**TAREFA A:**
Responda com base na resenha:
(i) Quantos anos tem Elias?
(ii) Por que o melhor amigo de Elias tem o apelido de Bombo?
(iii) O que a avó entrega a Elias?
**TAREFA B:**
Altere a parte da resenha entre "E o que Raskolnikov" e "vida mais leve.", inclusive, substituindo "linguagem" por "escrita", e reescreva-a.

Helder 23/03/2021Uma pérola em forma de livroOs livros que devoraram meu pai é um título maravilhoso para um livro extremamente curto e cheio de mensagens que me enganou direitinho.
Que magia Afonso Cruz criou neste livro!
A princípio, este livro é vendido como um livro infanto juvenil, e talvez até possa ser um passaporte de entrada para que jovens acessem o mundo da literatura, mas confesso que a experiencia para quem já tem uma bagagem literária é muito melhor.
O livro parece uma fantasia, mas para mim é uma fabula.
De início, o texto já nos devora, porque se você ama ler, vai ser ver no personagem de Vivaldo Bonfim, o pai do pequeno Elias, de 12 anos.
Vivaldo gostava tanto de ler que levava livros para ler escondido durante o expediente de trabalho até o dia que morreu.
Elias Bonfim, é um garoto estudioso, e é ele que narra este livro para nós
Seu melhor amigo tem o apelido de Bombo, por ser um menino obeso e ambos são apaixonados por Beatriz, uma informação que parece supérflua, mas que no fim faz toda a diferença.
Até hoje Elias acreditava que seu pai tinha morrido de enfarte, mas aos 12 anos sua avó lhe conta que na verdade seu pai foi engolido por um livro, A Ilha do Sr Moureau de H.G.Wells, e por acreditar que Elias chegou na idade correta, lhe dá a chave do sótão onde todos os livros do pai permaneceram guardados e intactos.
Abre-se uma porta de possibilidades para o garoto e a partir daí, Elias decide procurar seu pai dentro daqueles livros, e assim segue viajando entre livros e histórias e encontrando diversos personagens da literatura mundial, como o Sr. Prendick que sobreviveu ao Dr. Moreau, mas se transformou num cachorro que o leva até Mr Hyde, que lhe conta que conheceu seu pai, mas que na verdade ele estava a procura de Raskolnikov, que aparentemente ainda segue com sua consciência pesada por ter acreditado que havia coisas compensatórias em se cometer um crime.
E o que Raskolnikov e todo o seu peso russo terá para ensinar ao pequeno Elias??
Afonso Cruz tem uma linguagem lindamente poética e que faz nossos olhos brilharem durante a leitura.
Mas ao final, confesso que me surpreendi com o que o autor me trouxe, pois vi que sob toda aquela linda fantasia existia uma história muito mais triste e pesada, onde a culpa buscava uma explicação para tornar a vida mais leve.

[Registros de uma fonte de dados]
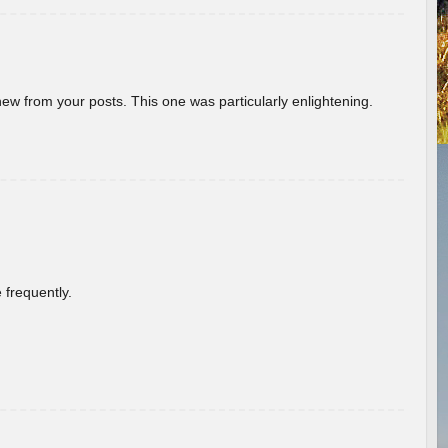
new from your posts. This one was particularly enlightening.
 frequently.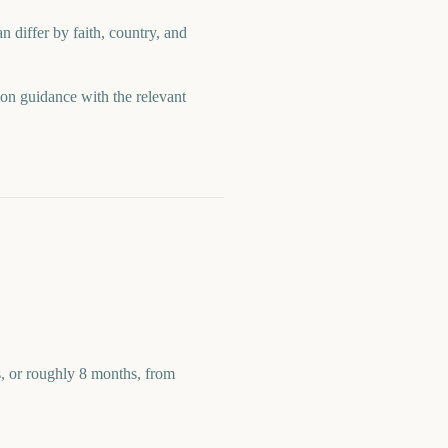
n differ by faith, country, and
ion guidance with the relevant
s, or roughly 8 months, from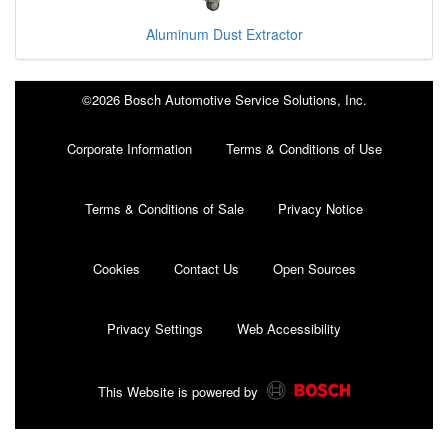
Aluminum Dust Extractor
©2026 Bosch Automotive Service Solutions, Inc.
Corporate Information
Terms & Conditions of Use
Terms & Conditions of Sale
Privacy Notice
Cookies
Contact Us
Open Sources
Privacy Settings
Web Accessibility
This Website is powered by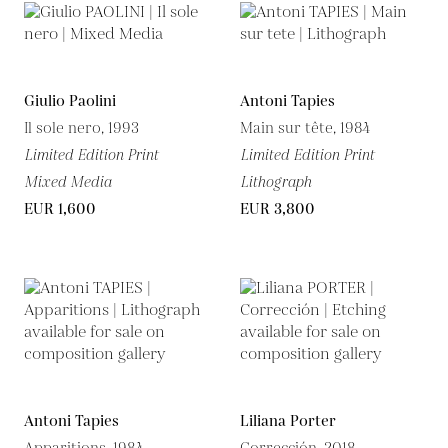
Giulio Paolini
Antoni Tapies
Il sole nero, 1993
Main sur tête, 1984
Limited Edition Print
Limited Edition Print
Mixed Media
Lithograph
EUR 1,600
EUR 3,800
Antoni Tapies
Liliana Porter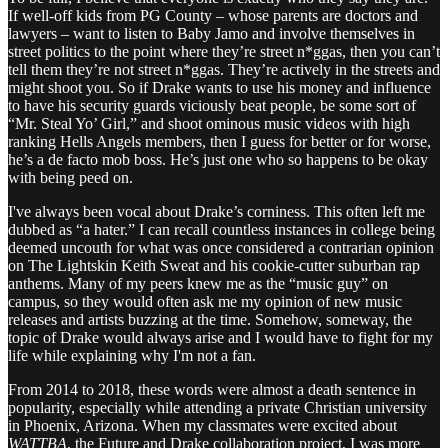
If well-off kids from PG County – whose parents are doctors and
lawyers – want to listen to Baby Jamo and involve themselves in
street politics to the point where they’re street n*ggas, then you can’t
tell them they’re not street n*ggas. They’re actively in the streets and
might shoot you. So if Drake wants to use his money and influence
to have his security guards viciously beat people, be some sort of
“Mr. Steal Yo’ Girl,” and shoot ominous music videos with high
ranking Hells Angels members, then I guess for better or for worse,
he’s a de facto mob boss. He’s just one who so happens to be okay
with being peed on.
I've always been vocal about Drake’s corniness. This often left me
dubbed as “a hater.” I can recall countless instances in college being
deemed uncouth for what was once considered a contrarian opinion
on The Lightskin Keith Sweat and his cookie-cutter suburban rap
anthems. Many of my peers knew me as the “music guy” on
campus, so they would often ask me my opinion of new music
releases and artists buzzing at the time. Somehow, someway, the
topic of Drake would always arise and I would have to fight for my
life while explaining why I'm not a fan.
From 2014 to 2018, these words were almost a death sentence in
popularity, especially while attending a private Christian university
in Phoenix, Arizona. When my classmates were excited about
WATTBA
, the Future and Drake collaboration project, I was more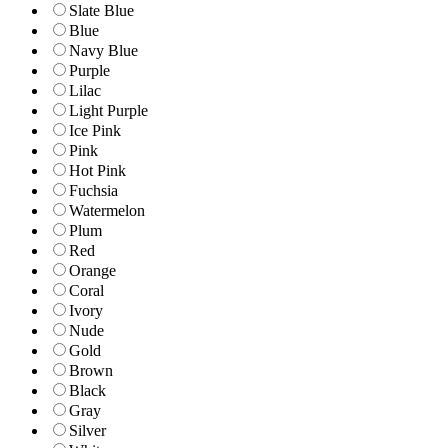
Slate Blue
Blue
Navy Blue
Purple
Lilac
Light Purple
Ice Pink
Pink
Hot Pink
Fuchsia
Watermelon
Plum
Red
Orange
Coral
Ivory
Nude
Gold
Brown
Black
Gray
Silver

**RESPOSTA A:**
(i) Elias tem 12 anos.
(ii) Porque é um menino obeso.
(iii) A chave do sótão onde os livros do pai permaneceram guardados e intactos.

**RESPOSTA B:**
E o que Raskolnikov e todo o seu peso russo terá para ensinar ao pequeno Elias??
Afonso Cruz tem uma escrita lindamente poética e que faz nossos olhos brilharem durante a leitura.
Mas ao final, confesso que me surpreendi com o que o autor me trouxe, pois vi que sob toda aquela linda fantasia existia uma história muito mais triste e pesada, onde a culpa buscava uma explicação para tornar a vida mais leve.